- [PAGE TEXT]:
<<<<

Technical complexity is defined for each of the 50 to 70 systems-engine systems, doors, suspensions-that constitute a modern car. Technical complexity is expressed in terms of system variants, which are structured using a variant tree. Figure 3 illustrates how 120 front bumper variants for a single car line are defined by five complexity drivers. System variants are the main cause of complexity cost in development, component manufacturing, assembly and purchasing. Not all product complexity is bad. For this reason, it is important to distinguish between diversity and proliferation. Diversity is the product complexity that delivers true value to the customer and results in increased profit for the company. Proliferation is added complexity that has no recognizable benefit to the customer, or results in additional costs above what the customer is willing to pay. Deproliferation, therefore, means reducing product complexity to the appropriate diversity level. 

Determining The Cost of Complexity

Identifying a product's diversity level is the key to successfully managing product complexity. A prerequisite for doing this? Determining the impact of complexity on cost. 

Conventional product costing systems do not accurately reveal the impact of complexity because costs are not allocated in an activity-based way to specific variants. Take front suspension variants (see figure 4). Conventional costing systems result in an on-cost of only 20 percent for a low running variant (1.000 units p.a.) compared to a high running variant (100.000 units p.a.). Resource-based cost allocation results in a cost reduction of 30 percent for the high runner and a cost increase of 700 percent for the low runner. As long as the low running variant can be sold at a profit, it belongs to the diversity range of the product offer. Even if cost cannot be transferred to the customer, there can be valid reasons not to deproliferate-namely brand- or image-strategy. However, it is important to realize that the low runner product is being sold substantially below cost and to know the size of the "investment" that is being made in the name of strategy. 

The Complexity Cost Model (ccm)

Although activity-based costing ensures correct cost allocation, it is generally too complicated to be applied on a routine basis. A.T.Kearney developed a simplified resource-based costing model specifically for the automotive industry that goes down to the level of activities and sub-activities. (Experience has taught us that this level of accuracy is comparable to full activity-based costing, but takes only a fraction of the time and effort.) 

Called the complexity cost model (CCM), it has five modules covering the five main functional areas of the cost chain (product development, component manufacturing, vehicle assembly, purchasing and finished vehicle distribution.1) 

CCM is made up of a database of the complexity cost for each product system and type of variant of that product system. Using CCM, we can determine the cost impact of increases or decreases of product complexity in minutes rather than months. With such a quick response time, proactive variant management can take place in "real-time" throughout the development process.

>>>>

- [EXTRACTED MATERIAL]:
<<<<

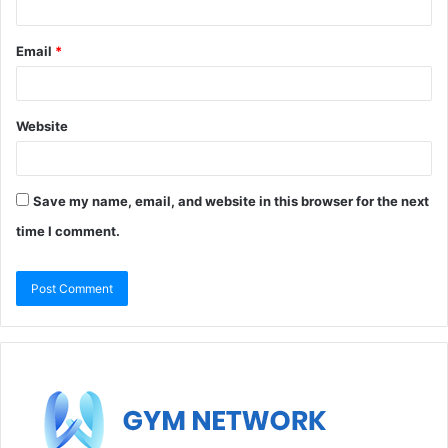
Email
*
Website
Save my name, email, and website in this browser for the next
time I comment.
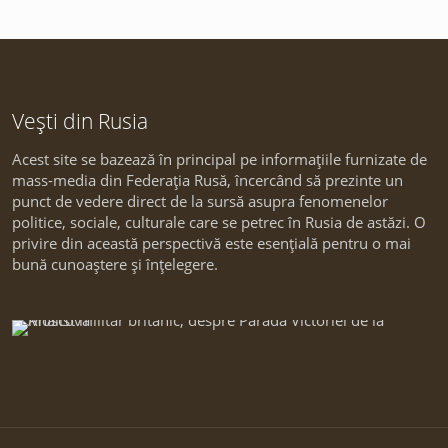
Vești din Rusia
Acest site se bazează în principal pe informațiile furnizate de
mass-media din Federația Rusă, încercând să prezinte un
punct de vedere direct de la sursă asupra fenomenelor
politice, sociale, culturale care se petrec în Rusia de astăzi. O
privire din această perspectivă este esențială pentru o mai
bună cunoaștere și înțelegere.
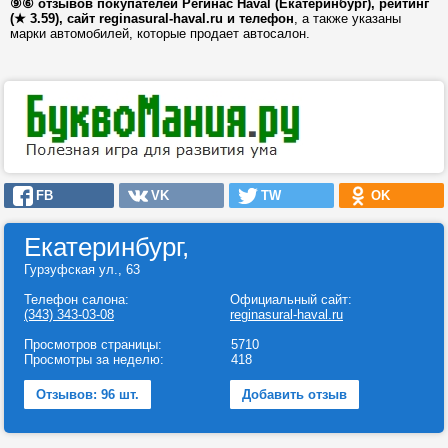
⑨⑥ отзывов покупателей Регинас Haval (Екатеринбург), рейтинг
(★ 3.59), сайт reginasural-haval.ru и телефон
, а также указаны
марки автомобилей, которые продает автосалон.
FB
VK
TW
OK
Екатеринбург,
Гурзуфская ул., 63
Телефон салона:
Официальный сайт:
(343) 343-03-08
reginasural-haval.ru
Просмотров страницы:
5710
Просмотры за неделю:
418
Отзывов: 96 шт.
Добавить отзыв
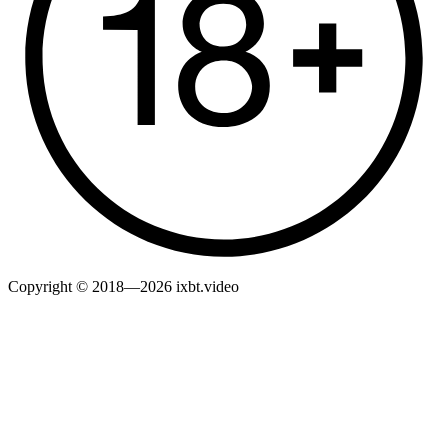
Copyright © 2018—2026 ixbt.video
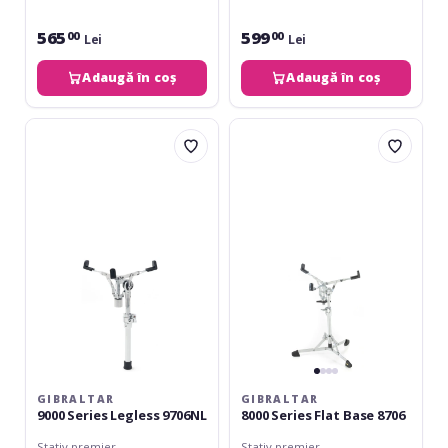
565
599
00
00
Lei
Lei
Adaugă în coș
Adaugă în coș
Gibraltar
Gibraltar
9000
8000
Series
Series
Legless
Flat
9706NL
Base
8706
GIBRALTAR
GIBRALTAR
9000 Series Legless 9706NL
8000 Series Flat Base 8706
Stativ premier
Stativ premier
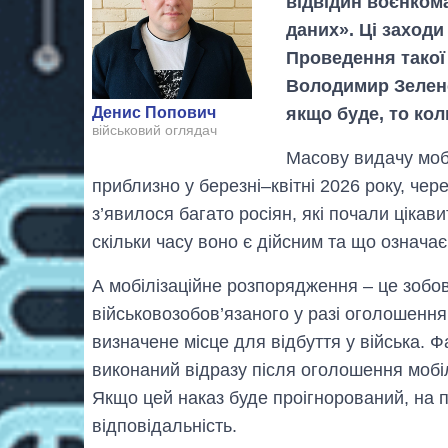
відвідин воєнком
даних». Ці заходи
Проведення такої 
Володимир Зеленсь
якщо буде, то кол
Денис Попович
військовий оглядач
Масову видачу мобі
приблизно у березні–квітні 2026 року, чер
з’явилося багато росіян, які почали цікав
скільки часу воно є дійсним та що означає
А мобілізаційне розпорядження – це зобов
військовозобов’язаного у разі оголошення 
визначене місце для відбуття у війська. 
виконаний відразу після оголошення мобіл
Якщо цей наказ буде проігнорований, на 
відповідальність.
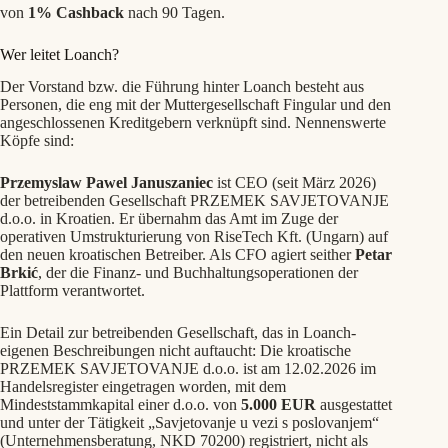
von
1% Cashback
nach 90 Tagen.
Wer leitet Loanch?
Der Vorstand bzw. die Führung hinter Loanch besteht aus
Personen, die eng mit der Muttergesellschaft Fingular und den
angeschlossenen Kreditgebern verknüpft sind. Nennenswerte
Köpfe sind:
Przemyslaw Pawel Januszaniec
ist CEO (seit März 2026)
der betreibenden Gesellschaft PRZEMEK SAVJETOVANJE
d.o.o. in Kroatien. Er übernahm das Amt im Zuge der
operativen Umstrukturierung von RiseTech Kft. (Ungarn) auf
den neuen kroatischen Betreiber. Als CFO agiert seither
Petar
Brkić
, der die Finanz- und Buchhaltungsoperationen der
Plattform verantwortet.
Ein Detail zur betreibenden Gesellschaft, das in Loanch-
eigenen Beschreibungen nicht auftaucht: Die kroatische
PRZEMEK SAVJETOVANJE d.o.o. ist am 12.02.2026 im
Handelsregister eingetragen worden, mit dem
Mindeststammkapital einer d.o.o. von
5.000 EUR
ausgestattet
und unter der Tätigkeit „Savjetovanje u vezi s poslovanjem“
(Unternehmensberatung, NKD 70200) registriert, nicht als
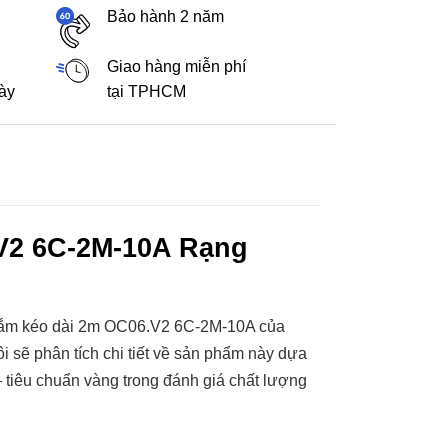
Bảo hành 2 năm
Giao hàng miễn phí
gày
tại TPHCM
V2 6C-2M-10A Rạng
ắm kéo dài 2m OC06.V2 6C-2M-10A của
i sẽ phân tích chi tiết về sản phẩm này dựa
– tiêu chuẩn vàng trong đánh giá chất lượng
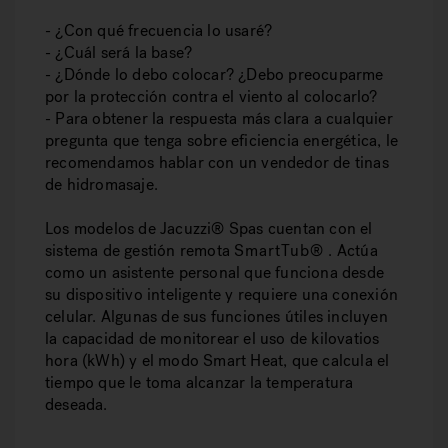
- ¿Con qué frecuencia lo usaré?
- ¿Cuál será la base?
- ¿Dónde lo debo colocar? ¿Debo preocuparme
por la protección contra el viento al colocarlo?
- Para obtener la respuesta más clara a cualquier
pregunta que tenga sobre eficiencia energética, le
recomendamos hablar con un vendedor de tinas
de hidromasaje.
Los modelos de Jacuzzi® Spas cuentan con el
sistema de gestión remota
SmartTub®
. Actúa
como un asistente personal que funciona desde
su dispositivo inteligente y requiere una conexión
celular. Algunas de sus funciones útiles incluyen
la capacidad de monitorear el uso de kilovatios
hora (kWh) y el modo Smart Heat, que calcula el
tiempo que le toma alcanzar la temperatura
deseada.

>>>>

- [ACTIVITIES]:
(1) How would you render this sentence from the passage on automotive product complexity in Spanish: "Identifying a product's diversity level is the key to successfully managing product complexity."
(2) According to the passage on automotive product complexity, how many modules does the complexity cost model have?
The material has no connection to the text on automotive product complexity.

- [EXERCISE RESULTS]:
(1) Identificar el nivel de diversidad de un producto es la clave para gestionar con éxito la complejidad del producto.

(2) Five.